European Commission President Ursula von der Leyen (L) and Estonia's Prime Minister Kaja Kallas on the way to a news conference at the end of European Council in Brussels. EPA-EFE/OLIVIER HOSLET / POOL


EU: Three top jobs, three scandals

The European Council has agreed on the names that will determine the path of the European Union for the next five years  - and all three are surrounded by scandals


The European Council has agreed on the names that will determine the path of the European Union for the next five years  – and all three are surrounded by scandals.

To little surprise, the leaders of the 27 Member States have decided Ursula von der Leyen will be the candidate for President of the European Commission, that António Costa will replace Charles Michel at the head of the Council and Prime Minister of Estonia Kaja Kallas will give up the role to take the reins as the EU’s foreign policy chief.

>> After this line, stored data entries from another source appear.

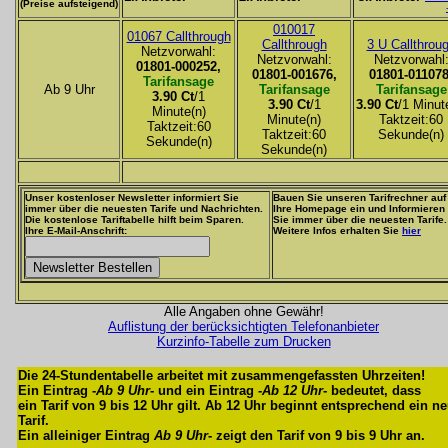
(Preise aufsteigend)
010017
01067 Callthrough
Callthrough
3 U Callthrou
Netzvorwahl:
Netzvorwahl:
Netzvorwahl
01801-000252,
01801-001676,
01801-011078
Tarifansage
Ab 9 Uhr
Tarifansage
Tarifansage
3.90 Ct
/1
3.90 Ct
/1
3.90 Ct
/1 Minut
Minute(n)
Minute(n)
Taktzeit:60
Taktzeit:60
Taktzeit:60
Sekunde(n)
Sekunde(n)
Sekunde(n)
Unser kostenloser Newsletter informiert Sie
Bauen Sie unseren Tarifrechner auf
immer über die neuesten Tarife und Nachrichten.
Ihre Homepage ein und Informieren
Die kostenlose Tariftabelle hilft beim Sparen.
Sie immer über die neuesten Tarife.
Ihre E-Mail-Anschrift:
Weitere Infos erhalten Sie
hier
Alle Angaben ohne Gewähr!
Auflistung der berücksichtigten Telefonanbieter
Kurzinfo-Tabelle zum Drucken
Die 24-Stundentabelle arbeitet mit zusammengefassten Uhrzeiten!
Ein Eintrag -
Ab 9 Uhr
- und ein Eintrag -
Ab 12 Uhr
- bedeutet, dass
ein Tarif von 9 bis 12 Uhr gilt. Ab 12 Uhr beginnt entsprechend ein n
Tarif.
Ein alleiniger Eintrag
Ab 9 Uhr
- zeigt den Tarif von 9 bis 9 Uhr an.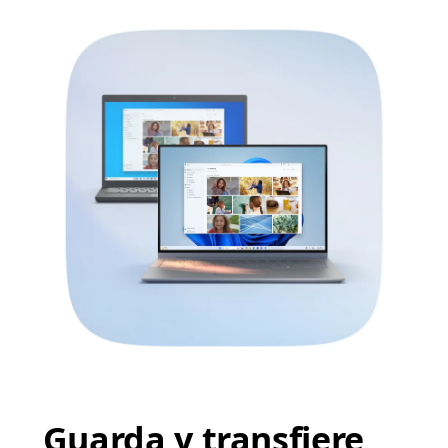
Guarda y transfiere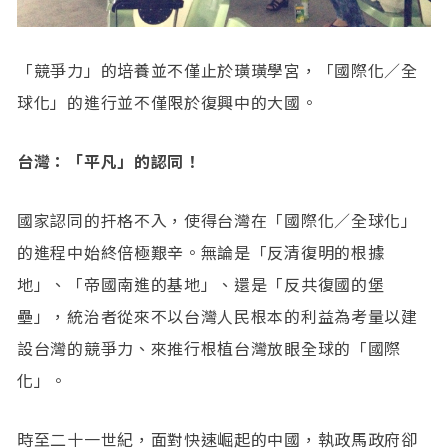
「競爭力」的培養並不僅止於璜璜學宮，「國際化／全
球化」的進行並不僅限於復興中的大國。
台灣：「平凡」的認同！
國家認同的扞格不入，使得台灣在「國際化／全球化」
的進程中始終倍極艱辛。無論是「反清復明的根據
地」、「帝國南進的基地」、還是「反共復國的堡
壘」，統治者從來不以台灣人民根本的利益為考量以建
設台灣的競爭力、來推行根植台灣放眼全球的「國際
化」。
時至二十一世紀，面對快速崛起的中國，執政馬政府卻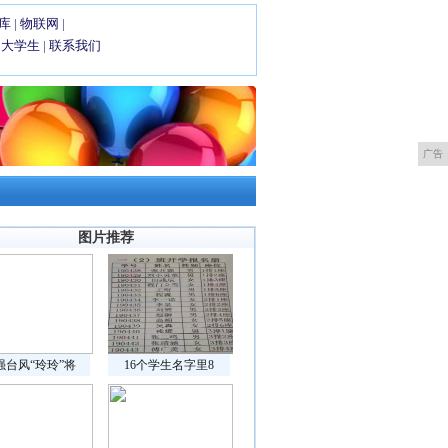
库
|
物联网
|
|
大学生
|
联系我们
广告
图片推荐
强台风“玲玲”将
16个学生名字里8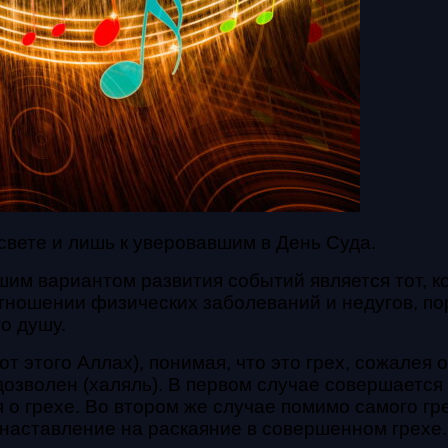
свете и лишь к уверовавшим в День Суда.
им вариантом развития событий является тот, ко
тношении физических заболеваний и недугов, по
о душу.
от этого Аллах), понимая, что это грех, сожалея 
дозволен (халяль). В первом случае совершается 
 о грехе. Во втором же случае помимо самого гр
наставление на раскаяние в совершенном грехе. 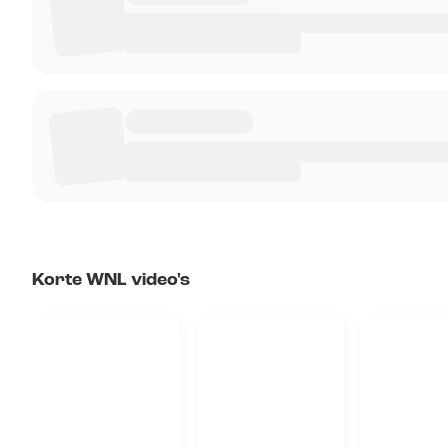
Korte WNL video's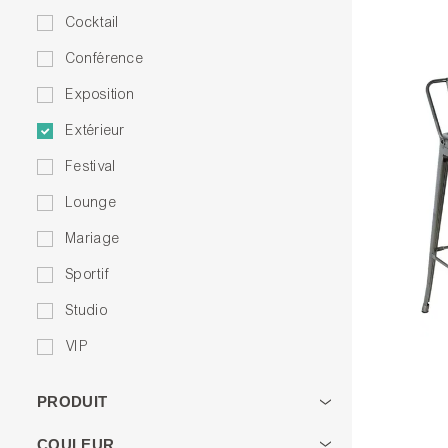
Cocktail
Conférence
Exposition
Extérieur
Festival
Lounge
Mariage
Sportif
Studio
VIP
PRODUIT
COULEUR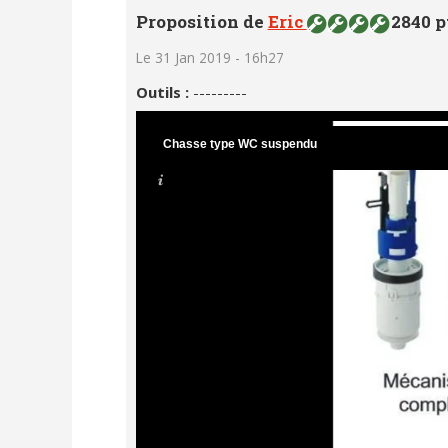
Proposition de
Eric
2840 p
Le 31 Jan 2019 - 16h27
Outils :
---------
Chasse type WC suspendu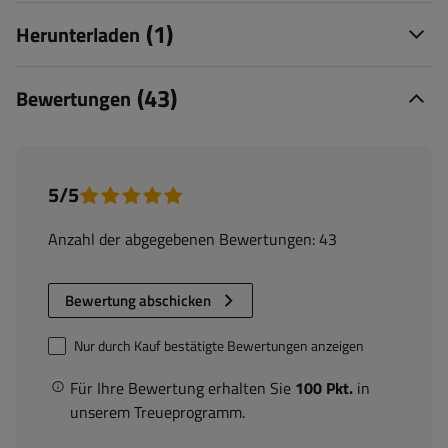
(1)
Herunterladen
(43)
Bewertungen
5/5
Anzahl der abgegebenen Bewertungen: 43
Bewertung abschicken
Nur durch Kauf bestätigte Bewertungen anzeigen
Für Ihre Bewertung erhalten Sie
100 Pkt.
in
unserem Treueprogramm.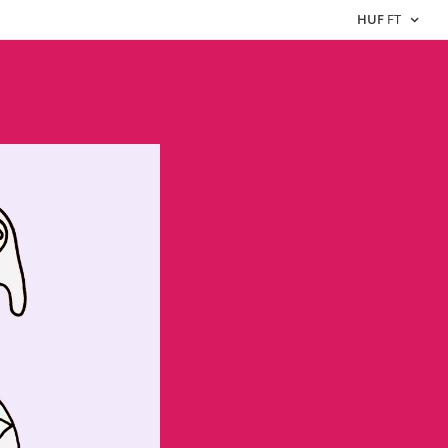
HUF
FT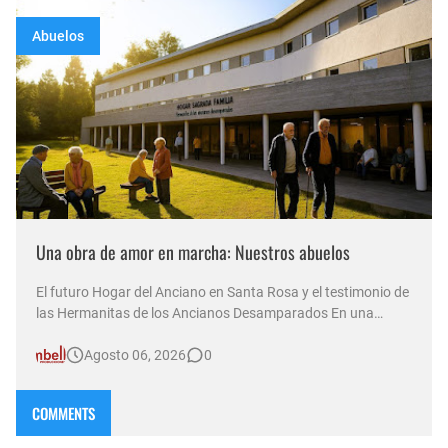
Abuelos
Una obra de amor en marcha: Nuestros abuelos
El futuro Hogar del Anciano en Santa Rosa y el testimonio de
las Hermanitas de los Ancianos Desamparados En una
nueva emisión de su sexta temporada al aire, el programa
Agosto 06, 2026
0
Compasión —conducido por Norma Abadie y transmitido a
través de múltiples plataformas por D&T Radio (92.5 MHz) ,
canal Som…
COMMENTS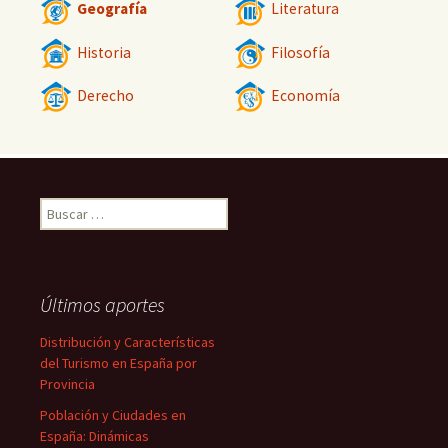
Geografía
Literatura
Historia
Filosofía
Derecho
Economía
Buscar:
Últimos aportes
Distribución y Características
del Turismo en España por
Provincia
Población y Ciudades en
España: Dinámicas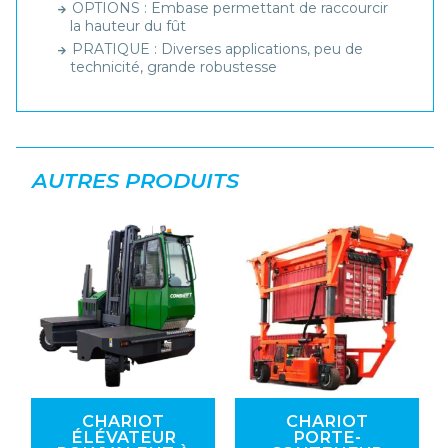
OPTIONS : Embase permettant de raccourcir
la hauteur du fût
PRATIQUE : Diverses applications, peu de
technicité, grande robustesse
AUTRES PRODUITS
CHARIOT
CHARIOT
ÉLÉVATEUR
PORTE-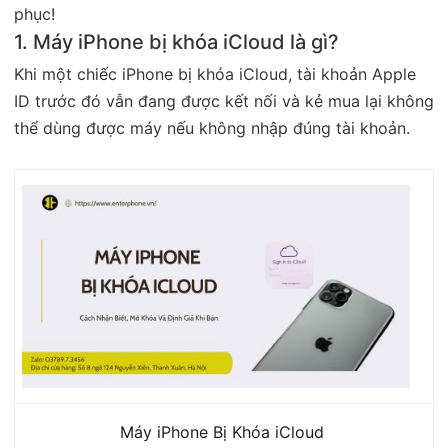
phục!
1. Máy iPhone bị khóa iCloud là gì?
Khi một chiếc iPhone bị khóa iCloud, tài khoản Apple
ID trước đó vẫn đang được kết nối và kẻ mua lại không
thể dùng được máy nếu không nhập đúng tài khoản.
Máy iPhone Bị Khóa iCloud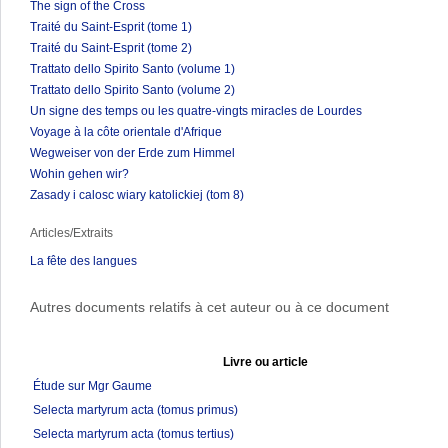
The sign of the Cross
Traité du Saint-Esprit (tome 1)
Traité du Saint-Esprit (tome 2)
Trattato dello Spirito Santo (volume 1)
Trattato dello Spirito Santo (volume 2)
Un signe des temps ou les quatre-vingts miracles de Lourdes
Voyage à la côte orientale d'Afrique
Wegweiser von der Erde zum Himmel
Wohin gehen wir?
Zasady i calosc wiary katolickiej (tom 8)
Articles/Extraits
La fête des langues
Autres documents relatifs à cet auteur ou à ce document
Livre ou article
Étude sur Mgr Gaume
Selecta martyrum acta (tomus primus)
Selecta martyrum acta (tomus tertius)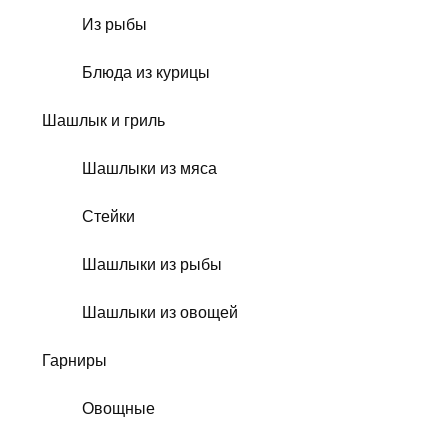
Из рыбы
Блюда из курицы
Шашлык и гриль
Шашлыки из мяса
Стейки
Шашлыки из рыбы
Шашлыки из овощей
Гарниры
Овощные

The current EC President von der Leyen has a pending case with the courts known as “Pfizergate”, a series of private messages allegedly exchanged with the CEO of the pharmaceutical giant Pfizer before a multi-million dollar agreement was signed between the EU and the company to distribute millions of doses of Covid vaccines.

As demonstrated by several MEPs such as the Romanian Cristian Terhes in 2022, while MEPs were given access to the contract signed by Pfizer and EC, it had been very heavily censored beforehand.

In May this year, just before the European Parliament elections, the Belgian court in charge of the Pfizer case decided to postpone the trial to a later date so as not to interfere with the electoral process.

The man chosen to preside over the Council for the next two and a half years, pending renewal, Socialist António Costa had to resign as Portuguese prime minister on November 7, 2023 over an alleged corruption scandal known as “Operation Influencer”, which affected the highest levels of his government.

The scandal related to possible corruption and influence peddling in the country’s hydrogen and lithium industries.

It also involved a project for a data centre and led to searches of several ministries and the official residence of the then-prime minister, as well as several arrests warrants including one for Costa’s chief of staff after investigators found €75,800 in cash.

Although Costa has not officially been charged, some of his closest associates have been and investigations continue.

Lastly, Kallas, daughter of former Estonian prime minister Siim Kallas, has been one of the most active European advocates for Ukraine and a fierce critic of Russia in the EU and NATO.

In August 2023, Estonian media revealed her husband Arvo Hallik’s role in a company that indirectly did business in Russia after the full-scale invasion of Ukraine called Stark Logistics.

In response, Hallik said he would sell his 25 per cent stake and resign as CFO of the company and step down from the board.

The opposition launched a campaign against Kallas, pushing for her resignation. Following that, she became one of the most anti-Russian figures in Europe, even suggested as a candidate to succeed Jens Stoltenberg as NATO Secretary General.

Alberto Alemanno, professor of EU Law at the College of Europe, criticised the choice of the three candidates on his X page: “The agreement on EU top jobs is more the result of institutional inertia and political convenience than a well-thought-out choice by mainstream EU leaders.”

He said there was the possibility of “uniting far-right, anti-establishment forces” to vote against von der Leyen.

Italian Prime Minister Georgia Meloni did not have the option of blocking anything and had to accept the von der Leyen candidature against her wishes. In the vote she abstained, although she outright rejected the proposal of Costa and Kallas, according to diplomatic sources.